Was OpenAI hinter die Vorschau-Wand gestellt hat

OpenAI hat eine begrenzte Vorschau von GPT-5.6 in drei Größen geöffnet. Sol ist das Flaggschiff zu 5 Dollar je Million Eingabe-Tokens und 30 Dollar je Million Ausgabe-Tokens. Terra liegt in der Mitte bei 2,50 und 15 Dollar, und OpenAI sagt, es erreiche die Leistung des vorjährigen GPT-5.5 bei etwa dem halben Preis. Luna ist die schnelle, günstige Stufe zu 1 Dollar rein und 6 Dollar raus, gedacht für Anwendungen mit hohem Volumen, wo Tempo und Preis mehr zählen als die Spitze im Schlussfolgern.

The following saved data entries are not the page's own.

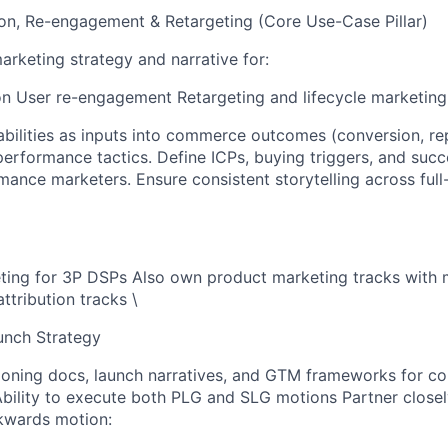
on, Re-engagement & Retargeting (Core Use-Case Pillar)
rketing strategy and narrative for:
on User re-engagement Retargeting and lifecycle marketing
abilities as inputs into commerce outcomes (conversion, re
performance tactics. Define ICPs, buying triggers, and succ
ance marketers. Ensure consistent storytelling across full
ting for 3P DSPs Also own product marketing tracks with
tribution tracks \
nch Strategy
ioning docs, launch narratives, and GTM frameworks for 
bility to execute both PLG and SLG motions Partner closel
kwards motion: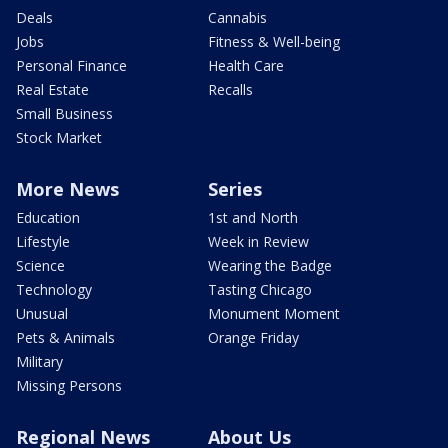
Deals
Cannabis
Jobs
Fitness & Well-being
Personal Finance
Health Care
Real Estate
Recalls
Small Business
Stock Market
More News
Series
Education
1st and North
Lifestyle
Week in Review
Science
Wearing the Badge
Technology
Tasting Chicago
Unusual
Monument Moment
Pets & Animals
Orange Friday
Military
Missing Persons
Regional News
About Us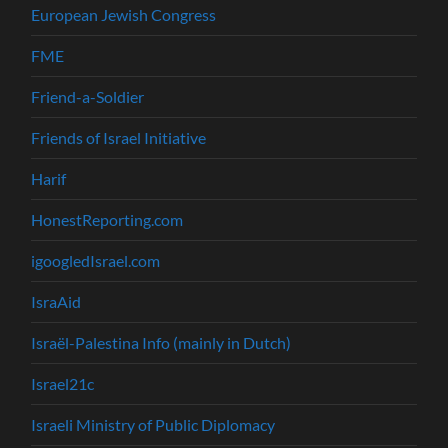
European Jewish Congress
FME
Friend-a-Soldier
Friends of Israel Initiative
Harif
HonestReporting.com
igoogledIsrael.com
IsraAid
Israël-Palestina Info (mainly in Dutch)
Israel21c
Israeli Ministry of Public Diplomacy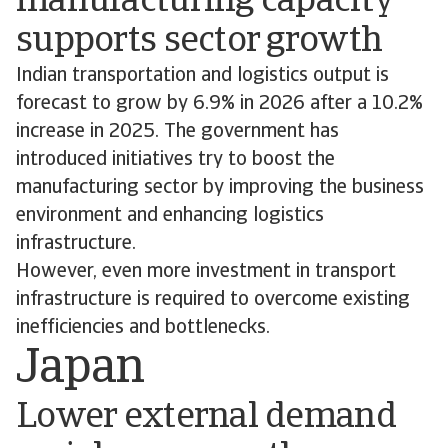
manufacturing capacity
supports sector growth
Indian transportation and logistics output is
forecast to grow by 6.9% in 2026 after a 10.2%
increase in 2025. The government has
introduced initiatives try to boost the
manufacturing sector by improving the business
environment and enhancing logistics
infrastructure.
However, even more investment in transport
infrastructure is required to overcome existing
inefficiencies and bottlenecks.
Japan
Lower external demand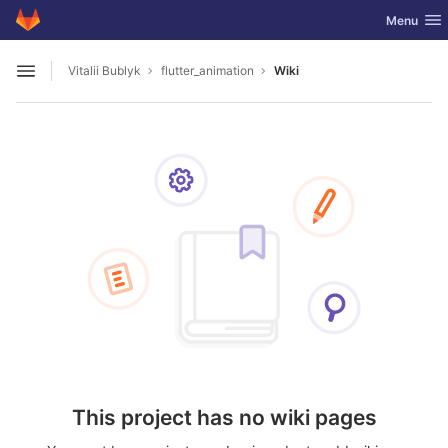
GitLab
Toggle nav
Menu
Skip to content
Vitalii Bublyk
flutter_animation
Wiki
Open sidebar
This project has no wiki pages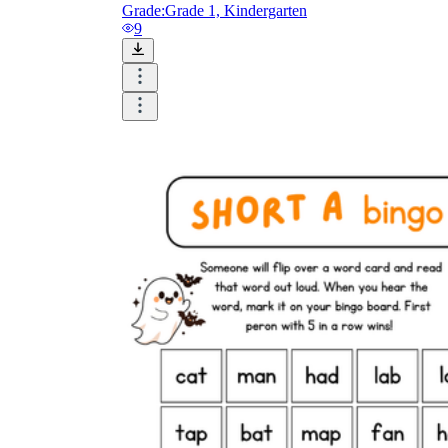
Grade:
Grade 1, Kindergarten
9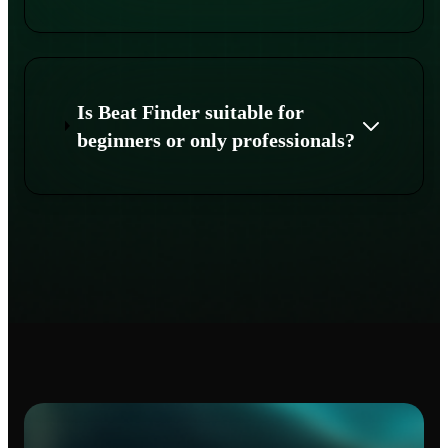
Is Beat Finder suitable for
beginners or only professionals?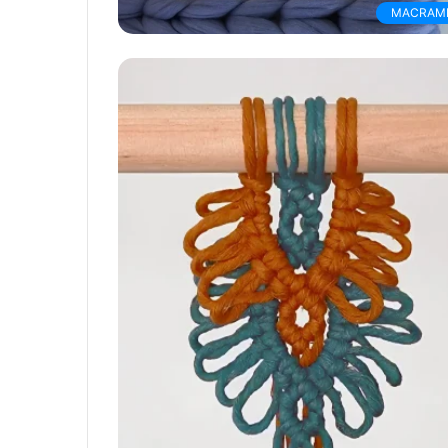
MACRAM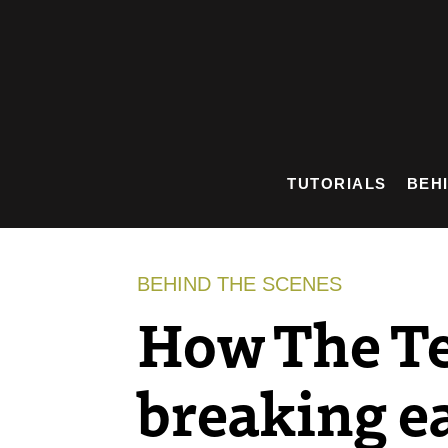
Skip
to
content
TUTORIALS
BEH
BEHIND THE SCENES
How The Te
breaking e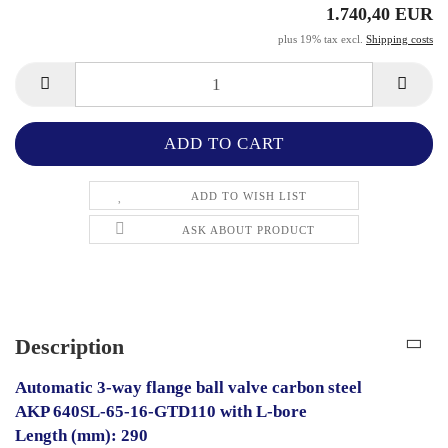
1.740,40 EUR
plus 19% tax excl.
Shipping costs
ADD TO WISH LIST
ASK ABOUT PRODUCT
Description
Automatic 3-way flange ball valve carbon steel
AKP 640SL-65-16-GTD110 with L-bore
Length (mm): 290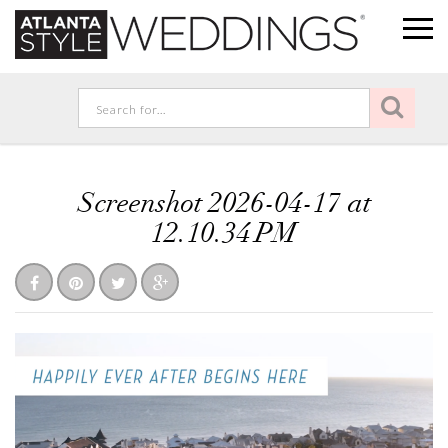
Screenshot 2026-04-17 at
12.10.34 PM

Der Haken ist der Zugang. Während der Vorschau laufen die drei Modelle nur über die OpenAI-API und das Coding-Werkzeug Codex, und nur für eine kleine Gruppe vertrauter Partner und Organisationen mit Kundenbetreuer. Das ist kein Selbstbedienungs-Start. OpenAI sagt, die allgemeine Verfügbarkeit folge in den kommenden Wochen, und die Veröffentlichung bringe die nach eigenen Worten bislang robusteste Sicherheitsschicht mit, mit strengeren Kontrollen bei risikoreicheren und Cyber-Anfragen sowie bei wiederholtem Missbrauch.

Der Preis fester Leistung halbiert sich weiter

Die für ein Budget entscheidende Zahl ist nicht der Flaggschiffpreis, sondern der Preis des vorjährigen Flaggschiffs in diesem Jahr. Terra liefert Leistung der GPT-5.5-Klasse zu etwa den halben Token-Kosten, das heißt eine Arbeitslast, die auf 5.5 wirtschaftlich war, kostet nun bei gleicher Qualität die Hälfte. Dieses Muster hielt über die letzten Generationen, und es ist die nützlichste Annahme, die ein europäischer Entwickler in einen Dreijahresplan mitnehmen kann: Der Preis eines festen KI-Leistungsniveaus fällt pro Zyklus um rund die Hälfte.

Der praktische Schritt ist, um die Kurve herum zu planen statt um den heutigen Listenpreis. Eine Funktion, die zum Sol-Tarif grenzwertig aussieht, kann zum Terra-Tarif bequem rentabel sein und zum Luna-Tarif klar rentabel, sobald das Volumen wächst. Teams, die ihre Architektur auf eine einzige Modellstufe festlegen, verpassen das, denn der günstigste sinnvolle Weg für eine Aufgabe wandert stetig die Leiter hinunter. Zu planen ist gegen die Kostenkurve, nicht gegen die Start-Schlagzeile.

Warum das neueste Modell noch nicht verkauft wird

Das zweite Signal betrifft den Zugang, nicht den Preis. Die leistungsfähigsten neuen Modelle kommen jetzt zuerst zu Partnern, hinter einer Kundenbeziehung statt einem öffentlichen Endpunkt, und erreichen die allgemeine Verfügbarkeit erst Wochen später. Das ist ein Zwei-Klassen-Markt, der offen entsteht: gut vernetzte Organisationen testen und bauen auf Spitzenleistung, bevor jemand sie kaufen kann, alle anderen warten auf die allgemeine Freigabe. Für eine kleinere europäische Firma ist diese Lücke eine echte Wettbewerbsgröße, keine Fußnote.

Die nötige Disziplin ist schlicht. Behandeln Sie ein reines Vorschaumodell als Signal, wohin die Kostenkurve zeigt, nicht als Abhängigkeit zum Ausliefern, denn Sie können es nicht in großem Maßstab kaufen und seine Bedingungen können sich bis zur allgemeinen Verfügbarkeit ändern. Bauen Sie Produktivsysteme auf allgemein verfügbaren und bepreisten Modellen und nutzen Sie die Vorschaustufe, um den nächsten Zug zu planen, nicht den aktuellen zu fahren. Die Leistung ist real, doch zählt, was Sie in einen Vertrag schreiben können.